Proteomic study of endothelial dysfunction in response to homocysteinylated albumin

Abstract

Hyperhomocysteinemia is reported to be involved in the progression of cardiovascular and neurological diseases. The levels of homocysteine in blood can increase due to deficiency of folic acid, vitamin B12, or B6. Homocyteine gets converted to its cyclic analog, homocysteine thiolactone, by methionyl-tRNA synthetase during the process of translation, which can further react with the free amino groups of proteins forming an N-homocysteinylated product. The homocysteine-modified proteins have altered structure and function and can be deleterious to cells. Accumulation of such modified proteins in plasma could be one of the possible mechanisms for the development of cardiovascular complications in patients with hyperhomocysteinemia.
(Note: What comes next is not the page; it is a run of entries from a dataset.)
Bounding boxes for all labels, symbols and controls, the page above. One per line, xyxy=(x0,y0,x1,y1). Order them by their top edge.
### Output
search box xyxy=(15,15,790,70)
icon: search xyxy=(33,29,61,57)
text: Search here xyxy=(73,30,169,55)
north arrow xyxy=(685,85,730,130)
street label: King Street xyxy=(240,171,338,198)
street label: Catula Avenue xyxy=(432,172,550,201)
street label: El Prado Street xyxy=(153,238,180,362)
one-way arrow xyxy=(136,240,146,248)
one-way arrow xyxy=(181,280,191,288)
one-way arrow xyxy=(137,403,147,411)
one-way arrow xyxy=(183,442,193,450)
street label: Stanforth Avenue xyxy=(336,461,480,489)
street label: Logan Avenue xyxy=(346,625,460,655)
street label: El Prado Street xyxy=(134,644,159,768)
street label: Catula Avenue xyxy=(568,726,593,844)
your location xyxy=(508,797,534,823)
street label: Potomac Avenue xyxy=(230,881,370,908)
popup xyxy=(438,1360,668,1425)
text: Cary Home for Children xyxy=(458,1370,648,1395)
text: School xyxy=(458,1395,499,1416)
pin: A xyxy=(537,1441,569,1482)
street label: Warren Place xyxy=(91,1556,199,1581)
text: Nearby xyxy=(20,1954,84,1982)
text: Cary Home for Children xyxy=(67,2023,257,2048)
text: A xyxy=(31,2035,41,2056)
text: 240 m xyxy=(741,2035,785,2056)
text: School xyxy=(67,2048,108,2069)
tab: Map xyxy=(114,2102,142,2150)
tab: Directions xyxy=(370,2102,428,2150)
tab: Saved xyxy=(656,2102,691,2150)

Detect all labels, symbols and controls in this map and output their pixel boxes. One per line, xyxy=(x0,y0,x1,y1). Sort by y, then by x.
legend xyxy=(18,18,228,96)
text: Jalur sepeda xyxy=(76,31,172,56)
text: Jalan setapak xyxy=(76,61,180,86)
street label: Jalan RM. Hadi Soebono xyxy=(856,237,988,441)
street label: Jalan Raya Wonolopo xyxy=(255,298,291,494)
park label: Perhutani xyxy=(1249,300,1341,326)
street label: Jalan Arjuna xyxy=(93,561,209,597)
To investigate this, albumin was modified with homocysteine thiolactone, and its effect on endothelial function was studied in Human Umbilical Vein Endothelial Cells (HUVECs) by SWATH MS-based proteomics approach. Treatment of HUVECs with homocysteinylated albumin for 24 h negatively affected cell viability, and led to altered abundance of about 53 proteins, out of the total 1410 identified in proteomic analysis. Thus, homocysteinylated proteins can lead to dysfunction in vascular endothelial cells and predispose to cardiovascular diseases.